NOTE: This review was produced for Common Threads, a sub-site of Men's Wearhouse devoted to the promotion of humanistic business practices.

Servant Leadership: A Journey into the
Nature of Legitimate Power and Greatness

by Robert K. Greenleaf (Paulist Press, 338 pages)

Bob Dylan sings "You gotta serve somebody." Can it be that a management guru actually preached this same idea in the boardrooms of America? You bet! And Robert Greenleaf attracted numerous heavyweight converts to his cause.

Here's the essence of the gospel of Greenleaf. First and foremost, truly great managers want to serve the people they lead. They do this by supporting them rather than dictating to them, and by assigning top priority to employee well-being. Deceptively simple and deeply profound.

The granddaddy of holistic management, Greenleaf created the concept of servant leadership after reading Herman Hesse's Journey to the East, in which the servant to an expedition is discovered to be the leader of the mystic order the party seeks. Get it? Service is first and foremost.

Greenleaf helps the reader understand his noble vision by citing examples from American history. Despite harsh criticism, Thomas Jefferson refused to fight in the Revolutionary War. Why? Because he knew he could serve his country better by working, instead, to create laws for the new nation. He led through service and courageously followed his own vision.

Want another example? Try this: John Woolman spent decades convincing his fellow Quakers to reject slave ownership. Thanks to his efforts, no Quaker owned slaves -- one hundred years before the Civil War. Woolman served his religious community by backing up his beliefs with tightly focused action.

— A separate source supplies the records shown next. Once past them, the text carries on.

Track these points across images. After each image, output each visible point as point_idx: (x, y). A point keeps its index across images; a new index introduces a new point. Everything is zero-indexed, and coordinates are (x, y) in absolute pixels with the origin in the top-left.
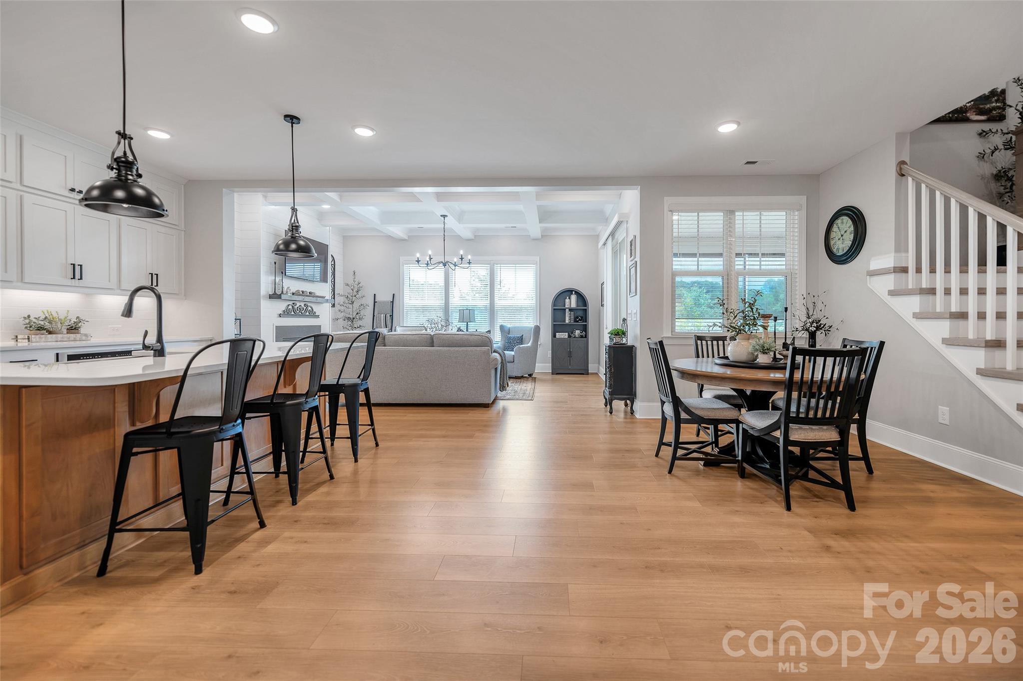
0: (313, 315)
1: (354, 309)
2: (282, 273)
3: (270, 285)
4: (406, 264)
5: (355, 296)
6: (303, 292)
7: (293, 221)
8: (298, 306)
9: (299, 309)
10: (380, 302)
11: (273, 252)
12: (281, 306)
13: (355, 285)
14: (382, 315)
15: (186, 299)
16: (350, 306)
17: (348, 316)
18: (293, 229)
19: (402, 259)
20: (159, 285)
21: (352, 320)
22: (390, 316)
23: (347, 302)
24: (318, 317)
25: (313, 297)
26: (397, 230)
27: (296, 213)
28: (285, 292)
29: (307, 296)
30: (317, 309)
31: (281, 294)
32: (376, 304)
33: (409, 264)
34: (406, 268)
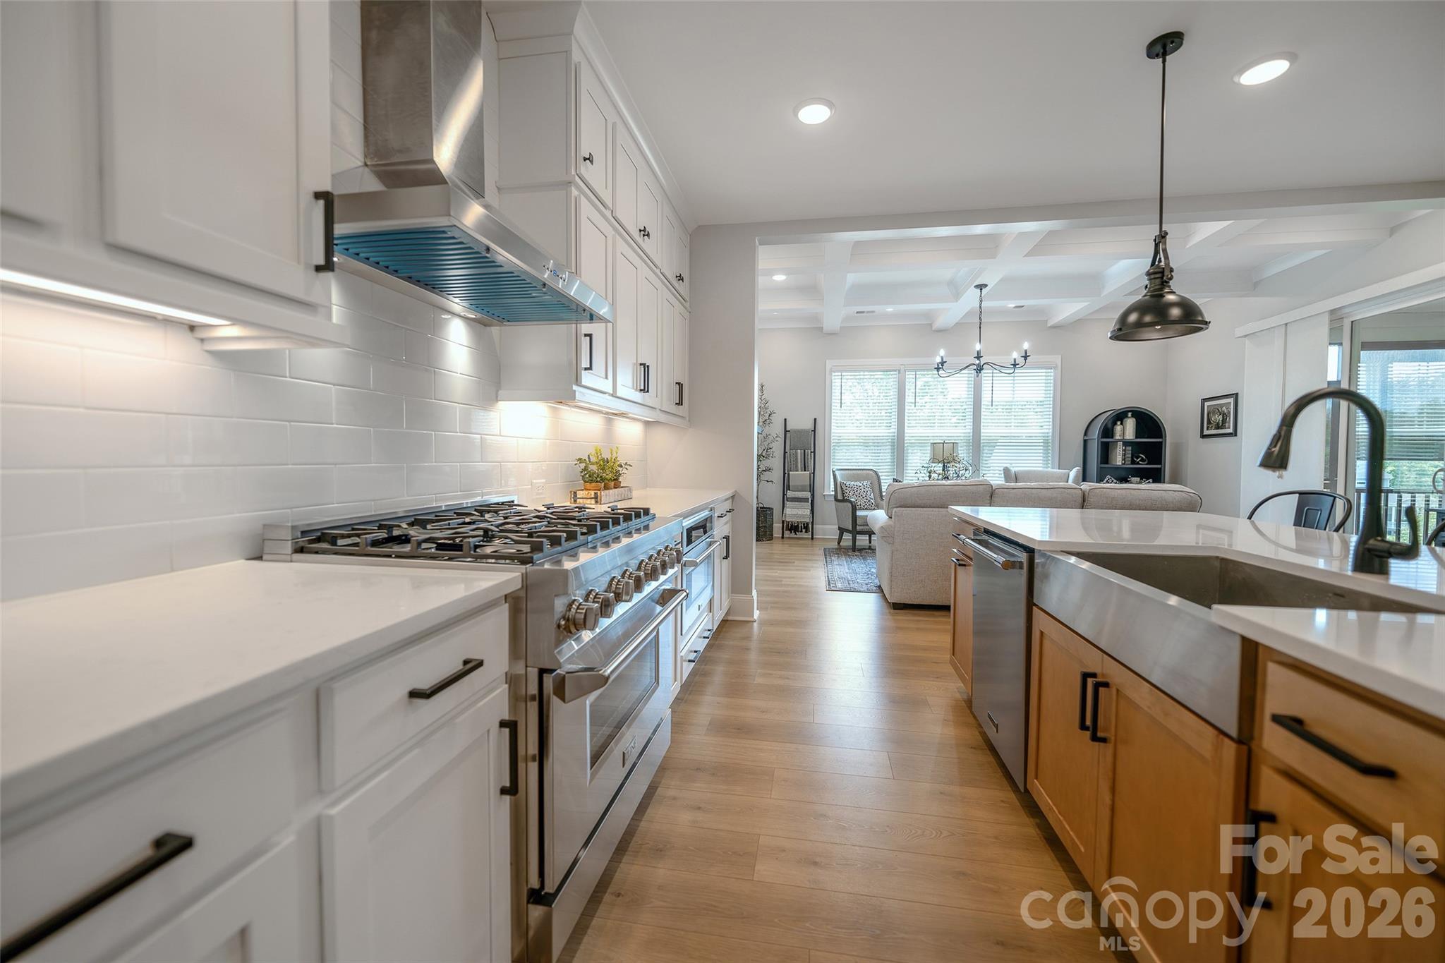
10: (794, 431)
14: (799, 451)
19: (829, 364)
20: (682, 403)
21: (759, 458)
22: (811, 452)
32: (788, 434)
33: (841, 372)
34: (836, 380)
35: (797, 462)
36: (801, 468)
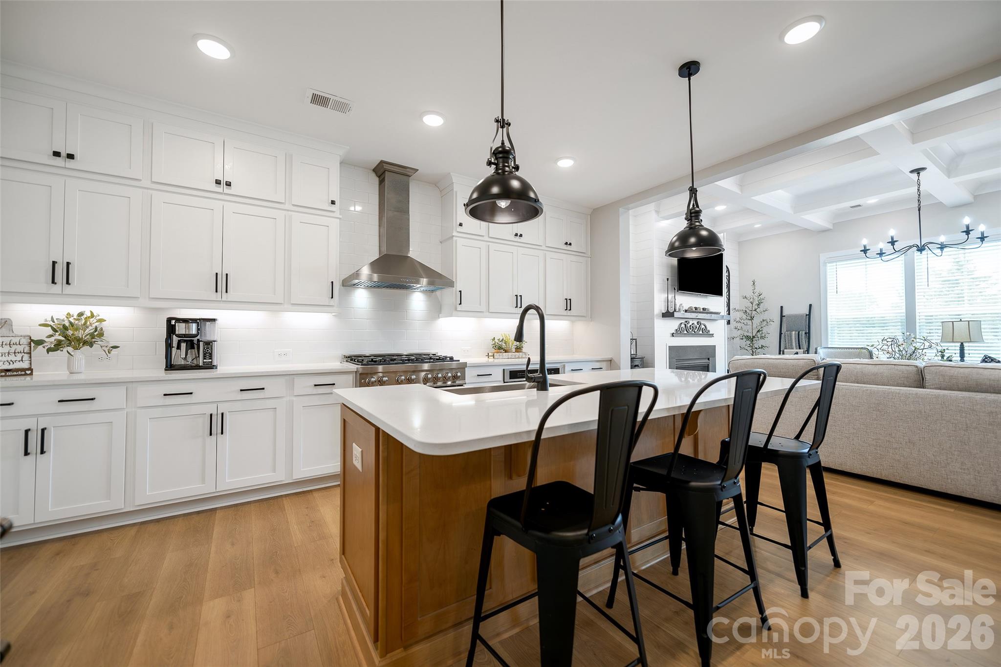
0: (707, 333)
1: (754, 326)
2: (675, 289)
3: (663, 302)
4: (829, 263)
5: (755, 310)
6: (696, 308)
7: (691, 206)
8: (691, 324)
9: (691, 327)
10: (789, 316)
11: (667, 252)
12: (673, 325)
13: (755, 297)
14: (794, 332)
15: (591, 321)
16: (750, 322)
17: (746, 334)
18: (691, 217)
19: (823, 257)
20: (572, 309)
21: (751, 339)
22: (805, 333)
23: (744, 317)
24: (712, 335)
25: (707, 313)
26: (817, 218)
27: (696, 195)
28: (677, 310)
29: (700, 313)
30: (710, 326)
31: (673, 312)
32: (784, 319)
33: (836, 262)
34: (830, 268)
35: (791, 342)
36: (796, 346)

Greenleaf showed that his ideas are equally valid in today's setting, and he didn't limit his challenge to individuals alone. Preaching that profit and heart can coexist in our world, he also dared our largest institutions in business, education, religion, and government to practice servant leadership in their area of concern -- be it local, national, or global. He argued that by adopting his principles they'd not only improve their bottom line (rather than harming it), they'd also improve society as a whole.

But that's still not enough. Greenleaf wrote that followers, too, must be servants. Those who follow must use special care when choosing whom to follow. They should seek out the kind of leaders who prefer giving service to others over their own selfish interests.

Servant Leadership defines an attitude and behavior that can support what's right and change what's wrong. Greenleaf tells us that by trading our cynicism for optimism centered on service, and our apathy for a willingness to become servant leaders, we can help create the better society we all hope for -- one that is "more just and more loving." In other words, you gotta serve somebody. Can I get an amen?